SUPPLIED INFORMATION: Begin

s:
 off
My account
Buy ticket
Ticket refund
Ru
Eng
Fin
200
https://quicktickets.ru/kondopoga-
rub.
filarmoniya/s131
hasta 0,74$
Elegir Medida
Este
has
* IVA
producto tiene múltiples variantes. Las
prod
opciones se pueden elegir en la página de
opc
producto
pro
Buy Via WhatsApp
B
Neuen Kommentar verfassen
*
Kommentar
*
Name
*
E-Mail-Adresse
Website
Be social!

SUPPLIED INFORMATION: End
SUPPLIED INFORMATION: Begin

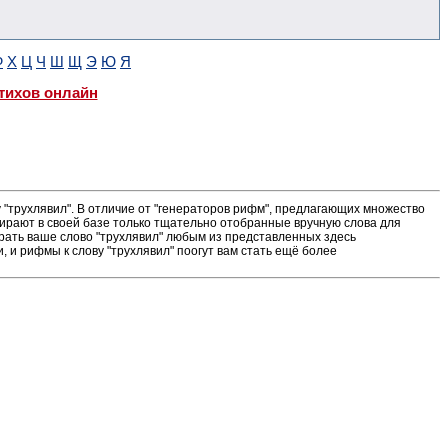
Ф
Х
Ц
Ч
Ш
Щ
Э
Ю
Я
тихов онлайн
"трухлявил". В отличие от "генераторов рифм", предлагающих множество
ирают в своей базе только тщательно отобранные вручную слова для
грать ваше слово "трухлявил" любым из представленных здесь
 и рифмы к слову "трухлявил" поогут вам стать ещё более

SUPPLIED INFORMATION: End

* EXERCISE GOAL
Count the lines in the entries above that contain the string "трухлявил". Reply with the number alone.

* SOLUTION TO THE EXERCISE
3